Frequently Asked Questions
What is Reverse Disclosure in Sexual Assault Cases?
Reverse disclosure is a process where the Crown, through the complainant, provides the accused with any evidence that was not included in initial disclosure that is required for them to mount a full and complete defence. The intimate nature of sexual assault cases often leaves little evidence of the offence aside from the testimony of the accused and the victim. Reverse disclosure can help fill that gap.
The process is governed by s. 278.2 of the Criminal Code. Under that provision, the accused can make a written request for a record that they know to be in possession of the victim, or someone associated with them that is necessary for their defence. This record could include texts or other messages between the two parties that relate to the offence, or medical records stemming from the incident from a doctor or psychiatrist’s office. It is important to remember that this record must relate to a genuine issue of a case and in accordance with s. 276 of the Code, it cannot discuss the sexual history of the victim, or be used to undermine their credibility.
What Interrogation Tactics do the Police Use in Oshawa?
As mentioned above, sexual assault cases often produce limited evidence beyond the complainant’s statement and testimony as well as that of the accused. This lack of hard evidence leads the police to want to acquire more if they can. An example of this desire can be shown where a person in Oshawa has been arrested for sexual assault. As part of the interrogation the police tell the individual that now is the best chance to be honest and tell their side of the story. This coaxing of information out of the accused because it may help them later is simply an attempt to have the accused volunteer information that can be used against them later.
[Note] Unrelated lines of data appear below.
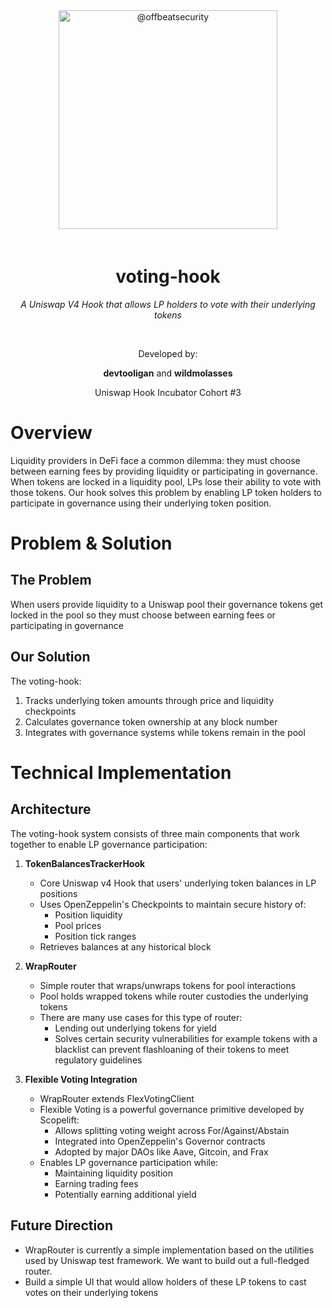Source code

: 
<div align="center">
    <center>
        <img src="https://bouncy-print-988.notion.site/image/https%3A%2F%2Fnotionforms-prod.s3.eu-west-2.amazonaws.com%2Fforms%2F112346%2Fsubmissions%2FScreenshot-2024-12-07-at-5.17.33PM_35e5a887-f5ff-4339-bbb7-0f6f69de6a7d.png?table=block&id=1565f044-4abe-81ca-acf3-ca4008b1fd43&spaceId=3118cd40-1c65-4df1-afa4-02528d8d0ffd&width=2000&userId=&cache=v2" height="350" alt="@offbeatsecurity" style="margin-bottom: 20px;">
        <h1>voting-hook</h1>
        <p><i>A Uniswap V4 Hook that allows LP holders to vote with their underlying tokens</i></p>
        <br>
        <p>Developed by:</p> 
        <p><b>devtooligan</b> and <b>wildmolasses</b></p>
        <p>Uniswap Hook Incubator Cohort #3</p> 
    </center>
</div>

# Overview
Liquidity providers in DeFi face a common dilemma: they must choose between earning fees by providing liquidity or participating in governance. When tokens are locked in a liquidity pool, LPs lose their ability to vote with those tokens. Our hook solves this problem by enabling LP token holders to participate in governance using their underlying token position.



# Problem & Solution
## The Problem
When users provide liquidity to a Uniswap pool their governance tokens get locked in the pool so they must choose between earning fees or participating in governance

## Our Solution
The voting-hook:
1. Tracks underlying token amounts through price and liquidity checkpoints
2. Calculates governance token ownership at any block number
3. Integrates with governance systems while tokens remain in the pool

# Technical Implementation

## Architecture
The voting-hook system consists of three main components that work together to enable LP governance participation:

1. **TokenBalancesTrackerHook**
   - Core Uniswap v4 Hook that users' underlying token balances in LP positions
   - Uses OpenZeppelin's Checkpoints to maintain secure history of:
     - Position liquidity
     - Pool prices
     - Position tick ranges
   - Retrieves balances at any historical block

2. **WrapRouter**
   - Simple router that wraps/unwraps tokens for pool interactions
   - Pool holds wrapped tokens while router custodies the underlying tokens
   - There are many use cases for this type of router:
     - Lending out underlying tokens for yield
     - Solves certain security vulnerabilities for example tokens with a blacklist can prevent flashloaning of their tokens to meet regulatory guidelines

3. **Flexible Voting Integration**
   - WrapRouter extends FlexVotingClient
   - Flexible Voting is a powerful governance primitive developed by Scopelift:
     - Allows splitting voting weight across For/Against/Abstain
     - Integrated into OpenZeppelin's Governor contracts
     - Adopted by major DAOs like Aave, Gitcoin, and Frax
   - Enables LP governance participation while:
     - Maintaining liquidity position
     - Earning trading fees
     - Potentially earning additional yield

## Future Direction
- WrapRouter is currently a simple implementation based on the utilities used by Uniswap test framework. We want to build out a full-fledged router.
- Build a simple UI that would allow holders of these LP tokens to cast votes on their underlying tokens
Police can use a variety of other tactics during an interrogation as well. This includes lying about the evidence they already possess. Officers may also try to frighten the accused by playing up the taboos associated with becoming known as a sexual offender. One popular example of this is the idea that convicted rapists and other sexual offenders sentenced to jail time are often beaten or otherwise abused by other inmates. While some of these techniques are underhanded, it is important to know that one justification for them is that any information acquired by the police can reduce the need for a trial and the chance of greater exposure and harm to the victim.
What are the Differences Between Civil and Criminal Law Regarding Sexual Assault?
A person can be held both criminally and civilly liable for a sexual assault. Where the Crown would handle a criminal matter and the case against an accused; a victim, known as a plaintiff in civil law and their lawyer would have to bring a case to a civil court against the alleged offender and sue them for committing the tort of battery. In criminal law the burden of proof upon which the Crown must establish that an offence occurred is beyond a reasonable doubt. However, civil courts dictate that a plaintiff need only to establish a tort on the balance of probabilities. This means that it is more likely than not that an offence occurred.
If the person accused of sexual assault is convicted in a criminal court, their civil liability is guaranteed. The issue in a civil case then becomes the amount of personal damage or loss experienced by the plaintiff as a result of the offender’s actions. Once that is established, a court will issue a monetary damages award as compensation for the assault.
What are the Implications of a Historical Sexual Assault?
The seriousness of sexual assault offences makes them one of the most commonly prosecuted historical offences in the Canadian legal system. Often, the traumatic memories of a sexual assault are repressed by a victim. As time goes on and the victim recovers through therapy or other means, their memory of the events around a sexual assault may return. They may also finally feel comfortable enough to pursue holding the offender accountable for their actions. At that point, the victim has a choice to make if they wish to attribute legal responsibility. They may wish to bring the allegations to the police and start a criminal proceeding, commence a civil lawsuit against the offender or both.
There is no effective limitation period in either criminal or civil law that prevents cases of sexual assault from being brought after a certain amount of time has passed since the event. The issue for the victim then in deciding how to proceed is based on the strength and reliability of the evidence they have of the offence. As mentioned above, the standard for finding an offender liable is lower in a civil court than a criminal one. This means that a victim may find it easier to satisfy a civil judge that the assault is more likely than not to have occurred, than to meet the higher criminal burden of proof.
How has the #MeToo Movement Impacted Sexual Assault Cases in Oshawa?
The #MeToo movement has helped drive a cultural shift in how people view and talk about sexual assault. Certain myths around sexual assault are no longer believed. We now understand that victims of sexual assault should not be expected to respond in the same ways. Trauma responses are very personalized. We understand that the context of each individual relationship and the power dynamics between the people in them are key factors in how victims respond to sexual assault. We also understand that the sexual history of the victim is not relevant to a sexual assault. It is understood that consent is an event-specific concept that must be acquired each time sexual activity is engaged in.
This shift extends to criminal law in many ways. As mentioned above, s. 276 of the Code prohibits the sexual history of the accused. This is part of a larger trend of criminal procedure beginning to deemphasize the long-believed myths of sexual assault. While there is still much progress to be made, courts are more aware of the hardships faced by victims and have attempted to address them. It is now rare for judges to actively participate in sexual assault cases, as they will rely on the evidence brought before them. Though many cases are made out only on the testimony of the victim, which can make them more difficult to prove.